The around 18,000 idle rental cars packed like sardines in former sugar cane fields surrounding Maui’s Kahului airport are a daily reminder of just how many people had been on the roads, particularly the famed Hana Highway. In recent years, residents along the Road to Hana created the Hana Highway Regulation Committee in a community effort to curtail tourists from parking illegally, hindering local motorists, standing in traffic lanes to snap selfies, and trespassing on private property. Since March, the stretch of highway between Kaupakalua Road to Hana Town has been restricted to local traffic in an effort to protect the remote community from the coronavirus. If it were up to most Hana locals, it would remain that way.

That sentiment extends beyond Hana. “I haven’t talked to a single person who misses tourists,” says 'Ekolu Lindsey, whose family has lived in Lahaina since the 1800s. “We’re the last local family on this beach,” he says. “Vacation rentals next door go for $10,000 a week and renters think they can do what they want because they’re on vacation. We’d become beholden to tourists.” The president of Maui Cultural Lands, a grassroots land trust organization, Lindsey notes Hawaii has been marketed as a playground for too long. The reef near his home is struck more than 900 times a year by snorkelers and recreational paddlers. “Maybe it’s time we temper our short-term economic [concerns] for long-term resilience by taking better care of our ocean resources and people,” he says.

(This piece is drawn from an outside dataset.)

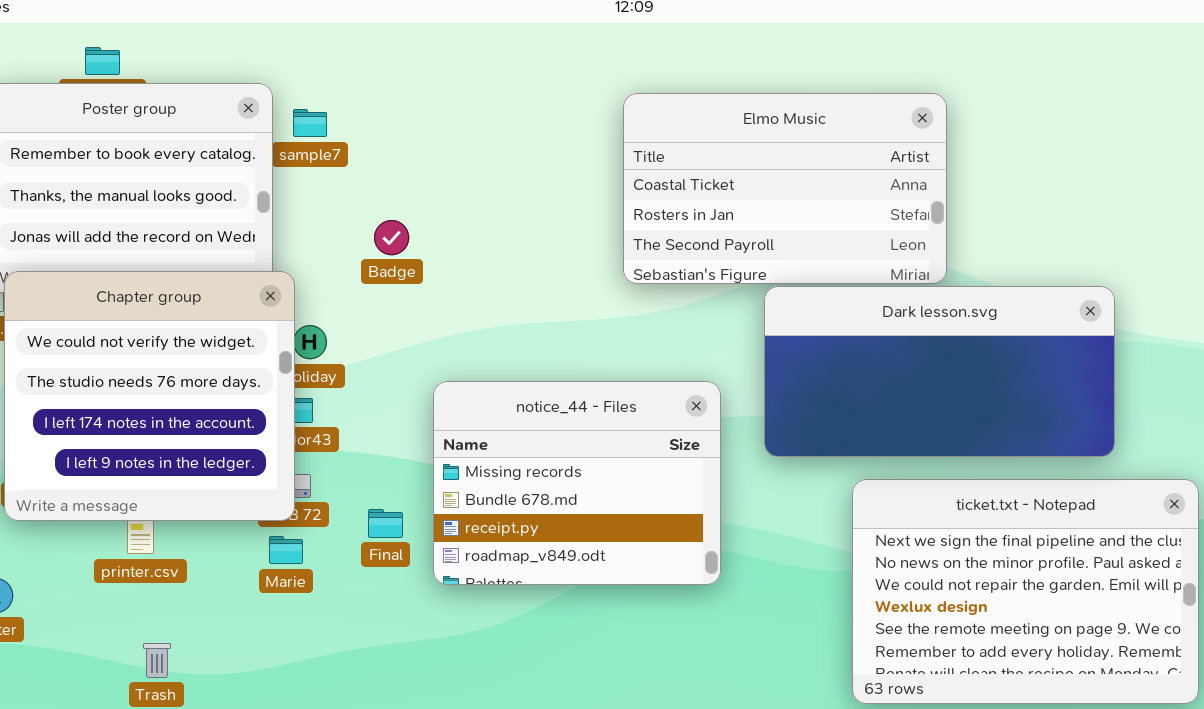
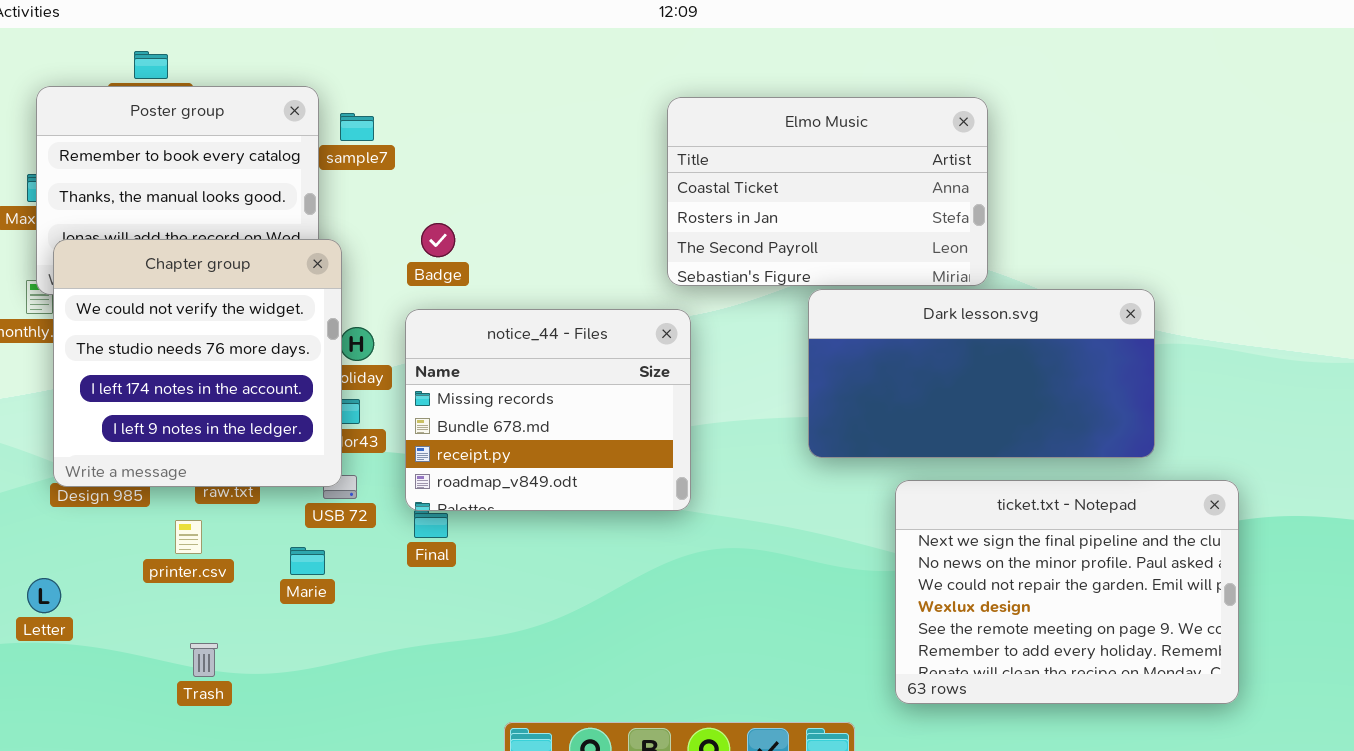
Chapter group: [4,271,295,521] -> [53,239,342,487], moved
notice_44 - Files: [433,381,721,585] -> [405,309,691,511], moved
Marie: [269,536,303,564] -> [290,547,325,575], moved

When Travel Restarts, Hawaiians Are Hoping for a More Respectful Future
© Getty

Overtourism was also impacting Hawaiian culture. “The moral fabric was changing,” says Lindsey. “People have to work two to three jobs to make a living here. They didn’t have time to pass on knowledge and traditions. With this break, I’m seeing families fishing together again. It reminds me of the '70s.”

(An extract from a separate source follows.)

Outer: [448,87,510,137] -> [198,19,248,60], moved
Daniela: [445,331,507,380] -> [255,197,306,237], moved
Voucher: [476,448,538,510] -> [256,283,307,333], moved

At the start of 2020, the tourism authority had pivoted it's messaging around sustainable and cultural tourism, but with its budget slashed nearly 45 percent, who will take on the responsibility of educating visitors? “The majority of tourists come and go year after year without knowing the true meaning of the culture,” says Bullet Obra, a native of the Big Island. As head of watersports at Mauna Lani, an Auberge Resort, he makes it his responsibility to share his culture and the history of the area. “Once I get guests in a canoe, I make the experience more meaningful by sharing a chant or explaining the significance of paddling to our culture,” he says.

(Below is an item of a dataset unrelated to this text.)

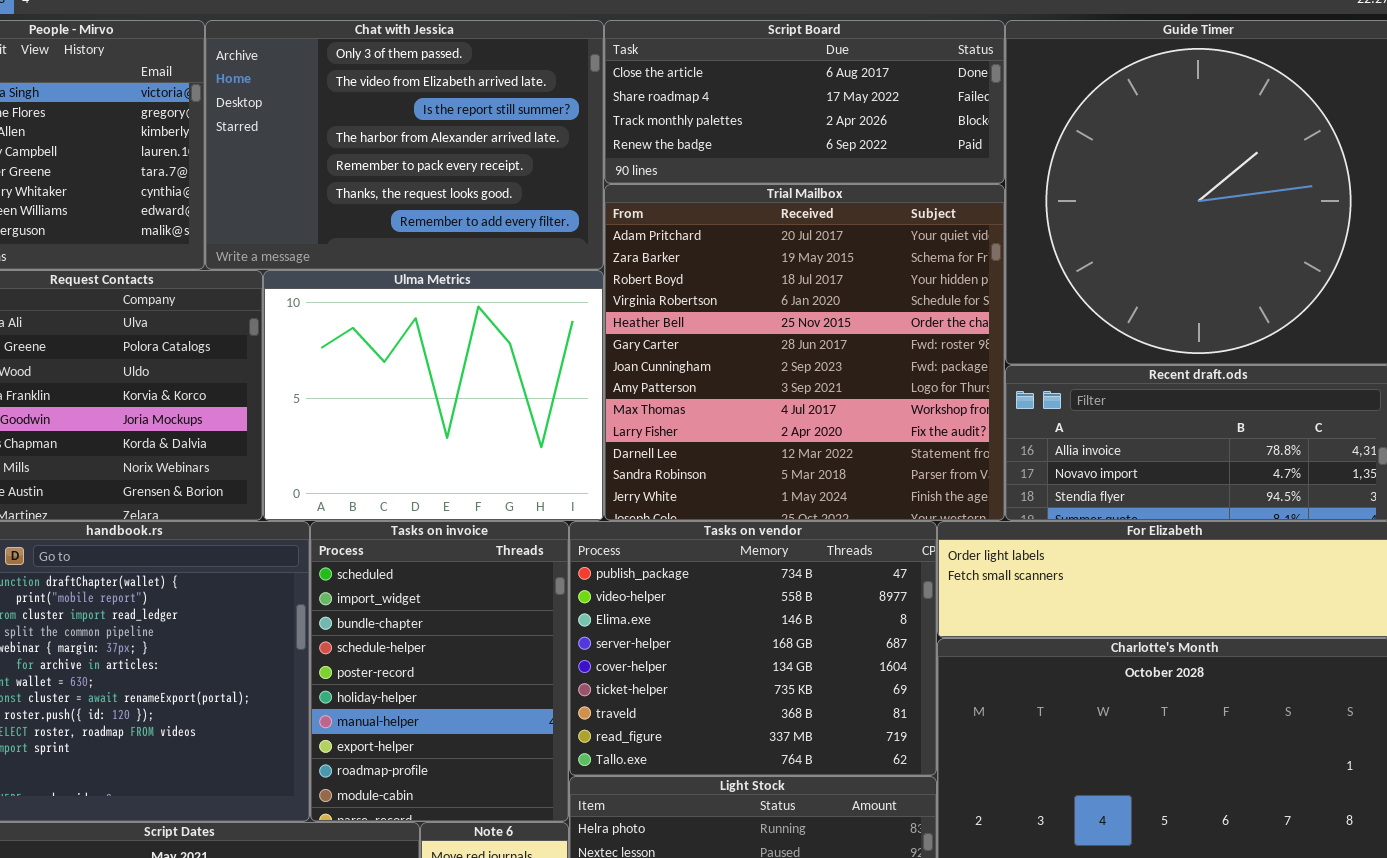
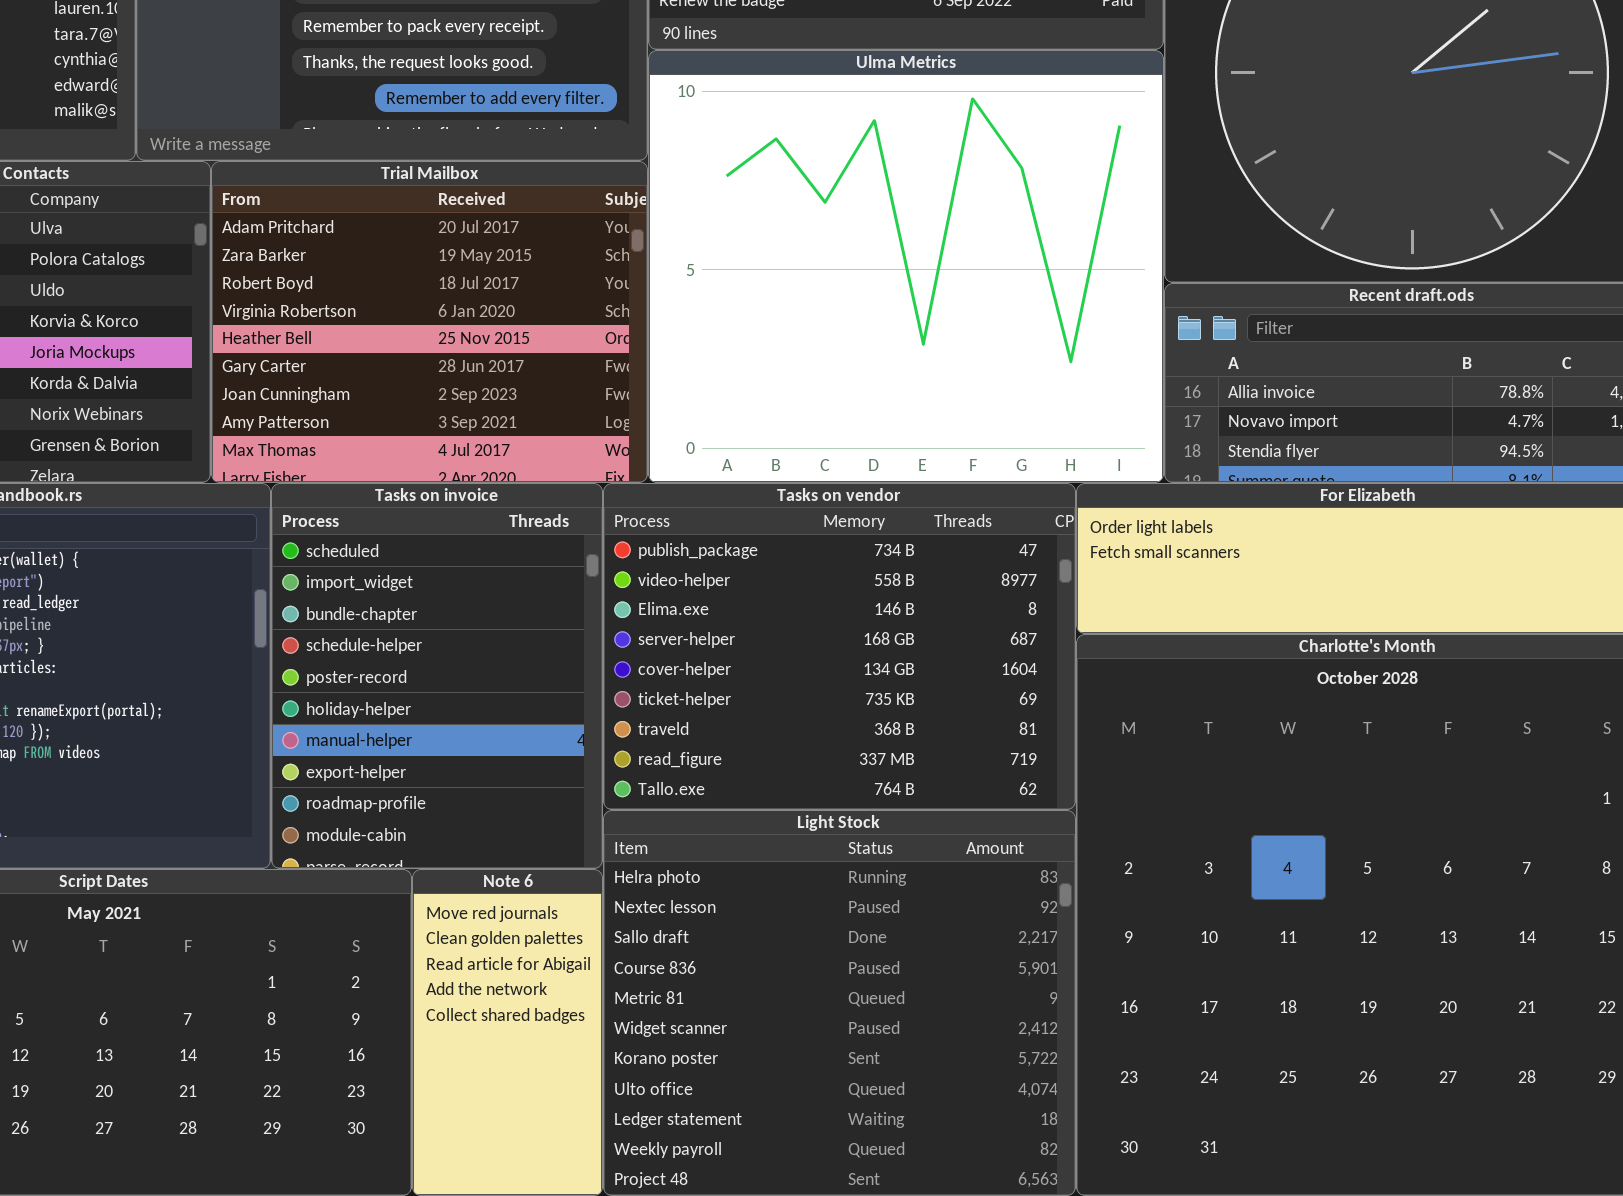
Trial Mailbox: [604,184,1005,521] -> [211,161,648,483], moved, resized
Ulma Metrics: [263,270,604,521] -> [648,50,1164,483], moved, resized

Will Elliott, an Oahu native who works in commercial real estate, says there needs to be a shift in travelers' mindsets, too. “When you talk to bartenders, hula dancers, and retailers they tell you their job is not fulfilling,” he says. “They’re entertaining people who don’t care about the culture and that’s heartbreaking.” Most tourists pay $30 for a Mai Tai or $100 for a seat at a luau and that’s their Hawaii experience, notes Elliott. “We need to change the current consumer mindset to a contribution mindset, so people can go into the local communities and experience and understand the culture,” he says. “That’s how you create respectful, socially conscious visitors.”